- _DIRECTIONS_
This calls for a word-for-word copy of all the data, with each picture removed.

------ GIVEN MATERIAL

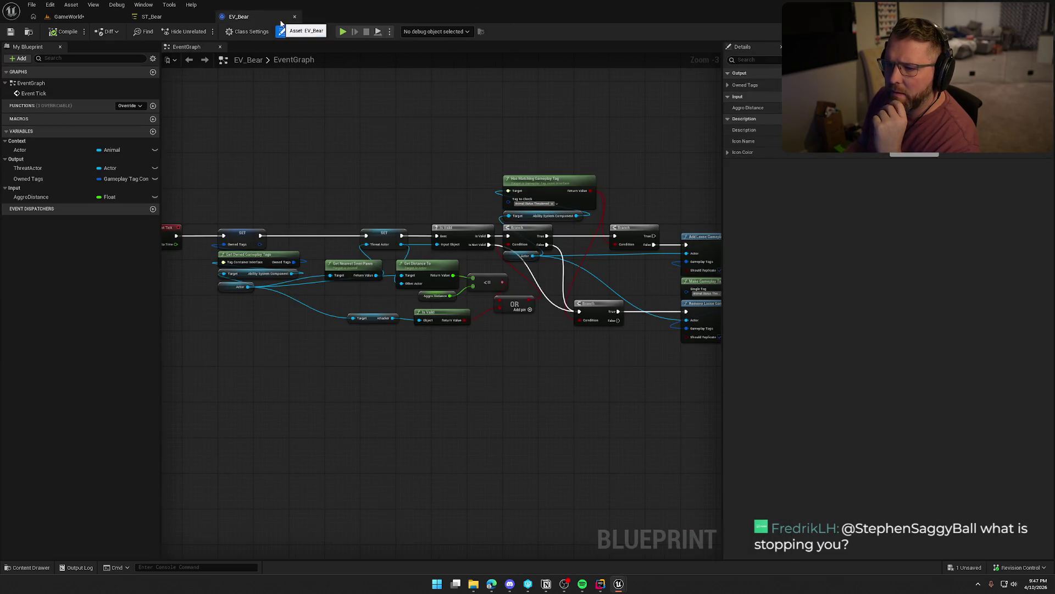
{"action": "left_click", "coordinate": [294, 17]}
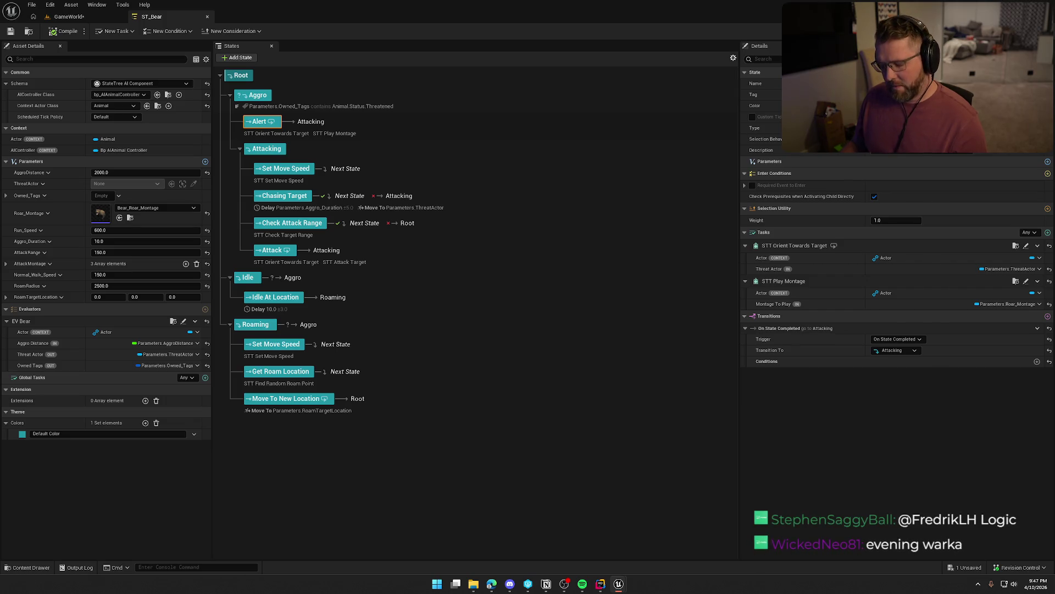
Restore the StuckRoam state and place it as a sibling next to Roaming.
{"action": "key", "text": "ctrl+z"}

------------

- _SOLVED EXERCISE_
{"action": "left_click", "coordinate": [294, 17]}
Restore the StuckRoam state and place it as a sibling next to Roaming.
{"action": "key", "text": "ctrl+z"}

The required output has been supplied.